[Work required]: Keep the pictures out of your copy. Transcribe the records below exactly.

------------------------------------------------

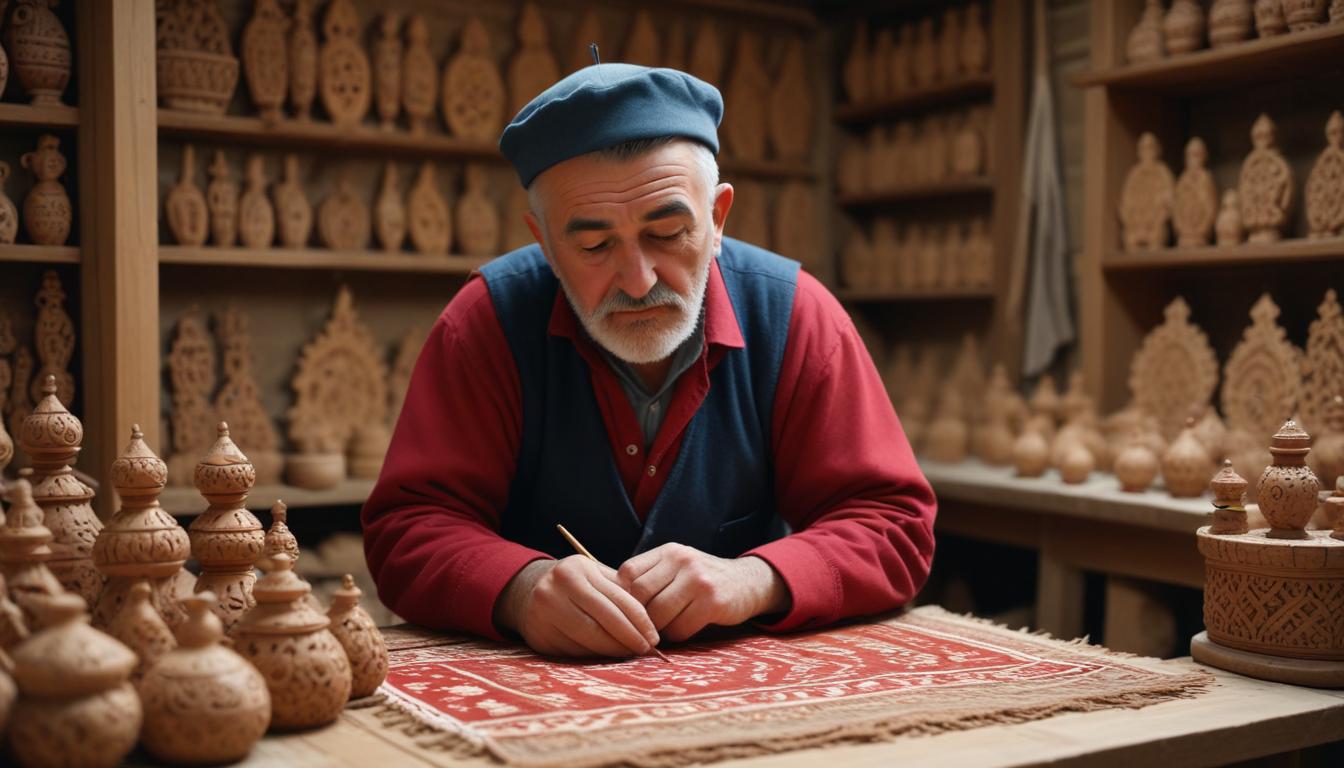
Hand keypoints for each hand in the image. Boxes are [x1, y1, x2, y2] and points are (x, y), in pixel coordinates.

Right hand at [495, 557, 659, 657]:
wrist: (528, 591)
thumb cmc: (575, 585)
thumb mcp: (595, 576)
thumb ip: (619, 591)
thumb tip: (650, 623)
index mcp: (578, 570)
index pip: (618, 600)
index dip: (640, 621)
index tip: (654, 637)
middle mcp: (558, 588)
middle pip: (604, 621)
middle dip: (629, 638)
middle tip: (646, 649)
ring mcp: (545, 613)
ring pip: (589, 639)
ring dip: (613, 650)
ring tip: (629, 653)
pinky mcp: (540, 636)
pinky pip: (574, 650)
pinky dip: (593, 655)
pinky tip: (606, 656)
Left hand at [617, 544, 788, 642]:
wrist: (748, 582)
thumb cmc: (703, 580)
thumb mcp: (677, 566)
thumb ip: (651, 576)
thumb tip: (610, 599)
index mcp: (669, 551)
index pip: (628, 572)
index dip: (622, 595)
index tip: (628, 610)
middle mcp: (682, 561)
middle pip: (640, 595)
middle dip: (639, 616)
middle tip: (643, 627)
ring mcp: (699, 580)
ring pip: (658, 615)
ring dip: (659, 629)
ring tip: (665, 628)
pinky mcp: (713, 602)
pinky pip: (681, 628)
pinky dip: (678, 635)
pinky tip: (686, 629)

------------------------------------------------

[Task answer]:
Hand keypoints for each hand in the image. Boxes are [x1, y1, x2, y2] and points are (x, y), in pixel coordinates.

Right hand at [495, 557, 659, 657]:
wrist: (528, 591)
thumb cmc: (575, 585)
thumb mcp: (595, 576)
thumb ip: (619, 591)
thumb tip: (650, 623)
index mcp: (578, 570)
index pip: (618, 600)
index dip: (640, 621)
index tip: (654, 637)
middle mcp: (558, 588)
middle pip: (604, 621)
middle dip: (629, 638)
middle tip: (646, 649)
ring mcp: (545, 613)
ring pip: (589, 639)
ring dip: (613, 650)
ring tip: (629, 653)
pinky mcp: (540, 636)
pinky pip: (574, 650)
pinky dip: (593, 655)
pinky tip: (606, 656)
Left hand at [617, 544, 788, 642]:
wrist: (748, 582)
thumb cmc: (703, 580)
thumb mcp: (677, 566)
thumb ip: (651, 576)
thumb tip: (610, 599)
index mcp: (669, 551)
index pip: (628, 572)
index dip: (622, 595)
index tip: (628, 610)
middle mcp: (682, 561)
middle pip: (640, 595)
middle dip: (639, 616)
middle tip: (643, 627)
ring mcp: (699, 580)
ring pip: (658, 615)
ring dip: (659, 629)
ring tip: (665, 628)
pinky mcp: (713, 602)
pinky pip: (681, 628)
pinky dip: (678, 635)
pinky tip: (686, 629)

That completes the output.